I don't think any of the analogies I list are tangents. I agree I have shifted from abortion, to other rights. I did so to focus on the structure of your argument-by-question (which appears to contain a logical fallacy.)

You seem to be wanting to make an argument by asking a question. The question you pose appears to attempt to show that libertarians thinking abortion should be legal exhibits some logical inconsistency. However, there is no logical inconsistency.


The various analogies I discussed were brought up to mimic the pattern of your question.
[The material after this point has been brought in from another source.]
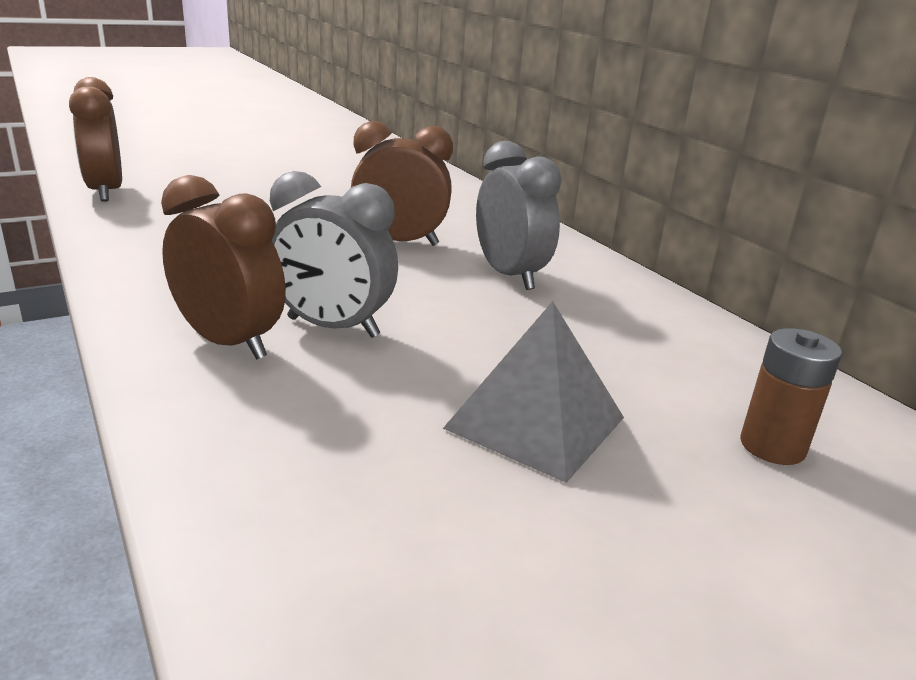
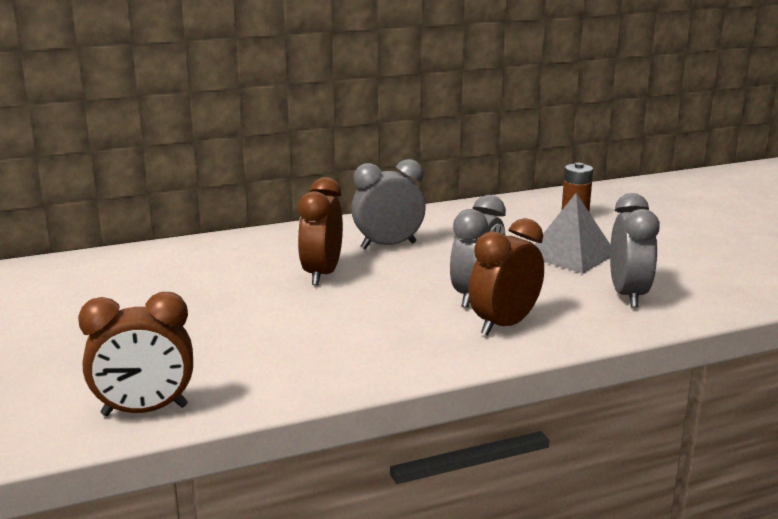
camera: 80 degrees left, 5 degrees down
none -> grey clock [610,193,660,308]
The obvious answer to the questions ought to show you two things:
1) This idea if someone is a legal person in sense "X", do they get automatically gain unrelated right "Y". No one thinks this position is inconsistent. (Examples include contracts, right to drink, right to vote, right to reside in the country etc.)
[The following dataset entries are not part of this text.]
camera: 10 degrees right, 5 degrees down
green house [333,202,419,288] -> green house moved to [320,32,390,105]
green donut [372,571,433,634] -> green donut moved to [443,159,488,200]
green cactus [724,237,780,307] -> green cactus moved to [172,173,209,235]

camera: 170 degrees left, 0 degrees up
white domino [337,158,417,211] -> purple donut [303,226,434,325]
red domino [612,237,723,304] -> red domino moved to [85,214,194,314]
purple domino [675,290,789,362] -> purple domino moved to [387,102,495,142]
2) Any "inconsistency" one might see in (1) above seems to arise only when someone edits out the question in a way that leaves "legal person" ill-defined. So, by editing out the text "in sense X" and asking whether a person should have right "Y", you end up with what amounts to a rather silly question. No one can really answer it because "legal person" has no specific meaning and can't tell us anything about the full collection of rights a person ought to have.

As it happens, by failing to define "legal person", your question (and implied argument) is the sort that leads to the logical fallacy called "equivocation". A good discussion is here:

http://www.fallacyfiles.org/equivoqu.html

"Equivocation is the type of ambiguity which occurs when a single word or phrase is ambiguous, and this ambiguity is not grammatical but lexical. So, when a phrase equivocates, it is not due to grammar, but to the phrase as a whole having two distinct meanings. "
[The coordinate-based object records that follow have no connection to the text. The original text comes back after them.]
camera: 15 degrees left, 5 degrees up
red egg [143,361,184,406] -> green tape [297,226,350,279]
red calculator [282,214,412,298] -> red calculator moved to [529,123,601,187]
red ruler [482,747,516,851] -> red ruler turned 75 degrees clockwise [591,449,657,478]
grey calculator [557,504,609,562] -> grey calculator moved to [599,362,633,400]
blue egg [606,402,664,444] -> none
To avoid ambiguity and equivocation, you need to specifically define "legal person" based on some collection of rights. If you do that, I think you'll discover if you specifically define what you mean when you say "legal person" while asking your question, it will either

a) Be obvious you are asking a circular question (as ironman said) or

b) It's perfectly logical for someone (including a libertarian) to think a fetus is a "legal person" by some definition and think abortion is legal.

So, yes. I discussed contracts. But the structure of your argument by question should work for other rights. It doesn't. And the reason it doesn't is that you aren't defining important terms, and the ambiguity in your question results in equivocation.